A hauteur d'appel, Mme [Y] [L] reproche toujours à la MDPH de persister à prétendre qu'elle serait capable d'occuper un emploi.
Concernant le taux d'incapacité, il est constant que Mme [Y] [L] présente une obésité morbide et des douleurs lombaires chroniques en rapport avec une arthrose lombaire de moyenne importance, cependant sans atteintes neurologiques des membres inférieurs. L'appelante justifie certes de l'existence de ces troubles mais également qu'elle conserve son autonomie pour les actes élémentaires de la vie quotidienne, de sorte que la MDPH lui a retenu un taux compris entre 50 et 79 %, cependant remis en cause par le docteur [K], médecin consultant, qui préconise quant à lui un taux inférieur à 50 %. Ce point n'est cependant pas discuté à hauteur de cour.
Les premiers juges ont donc retenu les éléments médicaux permettant de constater que le taux d'incapacité présenté par Mme [Y] [L] était compris entre 50 et 79 % selon le guide barème indicatif mais que l'état de l'intéressée n'empêchait pas l'exercice d'un emploi adapté. A ce titre, il est souligné que l'appelante âgée au jour de sa demande devant la MDPH de 46 ans, ne travaille plus volontairement depuis 2012.

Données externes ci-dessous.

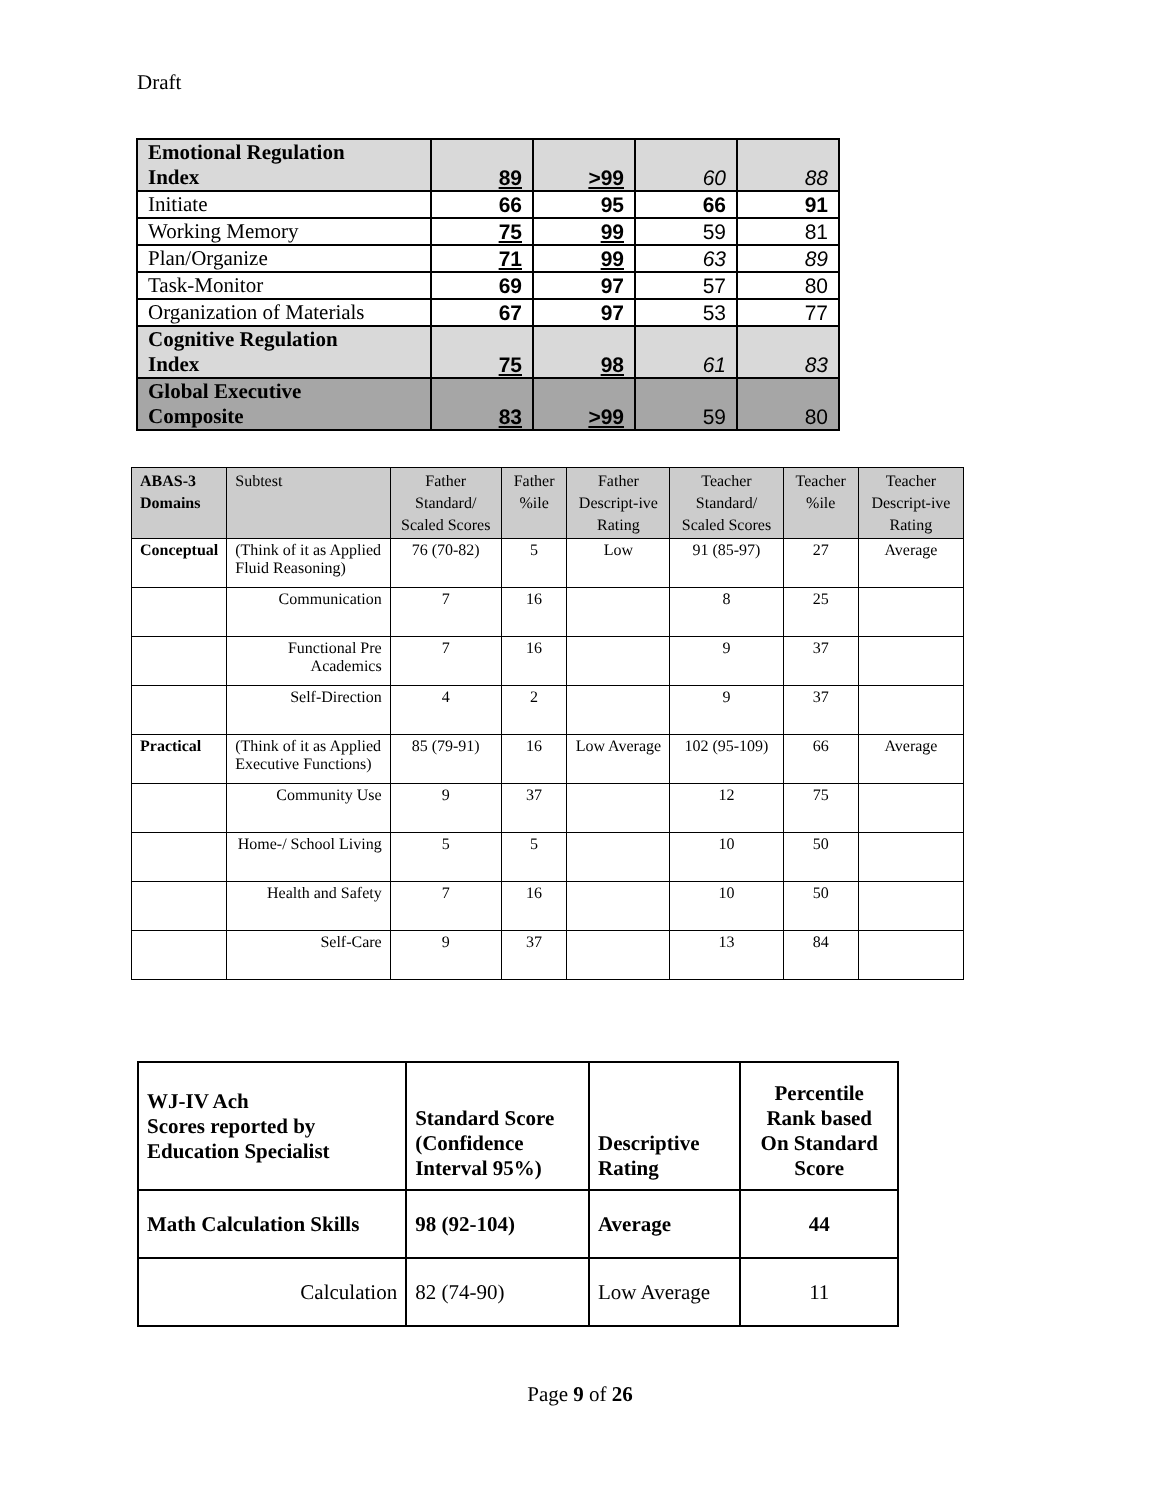Draft
| Emotional Regulation Index | 89 | >99 | 60 | 88 |
| Initiate | 66 | 95 | 66 | 91 |
| Working Memory | 75 | 99 | 59 | 81 |
| Plan/Organize | 71 | 99 | 63 | 89 |
| Task-Monitor | 69 | 97 | 57 | 80 |
| Organization of Materials | 67 | 97 | 53 | 77 |
| Cognitive Regulation Index | 75 | 98 | 61 | 83 |
| Global Executive Composite | 83 | >99 | 59 | 80 |
| ABAS-3 Domains | Subtest | Father Standard/ Scaled Scores | Father %ile | Father Descript-ive Rating | Teacher Standard/ Scaled Scores | Teacher %ile | Teacher Descript-ive Rating |
| --- | --- | --- | --- | --- | --- | --- | --- |
| Conceptual | (Think of it as Applied Fluid Reasoning) | 76 (70-82) | 5 | Low | 91 (85-97) | 27 | Average |
| | Communication | 7 | 16 | | 8 | 25 | |
| | Functional Pre Academics | 7 | 16 | | 9 | 37 | |
| | Self-Direction | 4 | 2 | | 9 | 37 | |
| Practical | (Think of it as Applied Executive Functions) | 85 (79-91) | 16 | Low Average | 102 (95-109) | 66 | Average |
| | Community Use | 9 | 37 | | 12 | 75 | |
| | Home-/ School Living | 5 | 5 | | 10 | 50 | |
| | Health and Safety | 7 | 16 | | 10 | 50 | |
| | Self-Care | 9 | 37 | | 13 | 84 | |
| WJ-IV Ach Scores reported by Education Specialist | Standard Score (Confidence Interval 95%) | Descriptive Rating | Percentile Rank based On Standard Score |
| Math Calculation Skills | 98 (92-104) | Average | 44 |
| Calculation | 82 (74-90) | Low Average | 11 |
Page 9 of 26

Si elle a produit une notification d'inscription à Pôle emploi, datée de 2018 en pièce 4, elle ne justifie d'aucune suite, ni d'intérêt pour s'inscrire dans un parcours d'accompagnement global de retour à l'emploi.
Mme [Y] [L] ne produit donc aucun élément nouveau permettant de remettre en cause l'appréciation portée tant par la CDAPH que par le médecin consultant qui a livré ses conclusions devant le tribunal en première instance.
Eu égard aux développements qui précèdent, les premiers juges ont exactement considéré que ces éléments ne permettent pas de conclure que Mme [Y] [L] présentait une restriction substantielle et durable pour l'accès à l'emploi à la date de sa demande.
En conséquence, le jugement querellé sera intégralement confirmé.
Sur le surplus :
Les dispositions du jugement entrepris seront confirmées de ce chef.
Partie perdante, Mme [Y] [L] sera condamnée aux dépens d'appel.
PAR CES MOTIFS
La Cour, statuant par mise à disposition au greffe, par arrêt contradictoire, en dernier ressort, après en avoir délibéré conformément à la Loi,
DÉCLARE l'appel recevable ;
CONFIRME en toutes ses dispositions le jugement du pôle social du tribunal judiciaire de Mulhouse prononcé le 28 juillet 2021 ;
Y ajoutant :
CONDAMNE Mme [Y] [L] au paiement des dépens engagés en appel.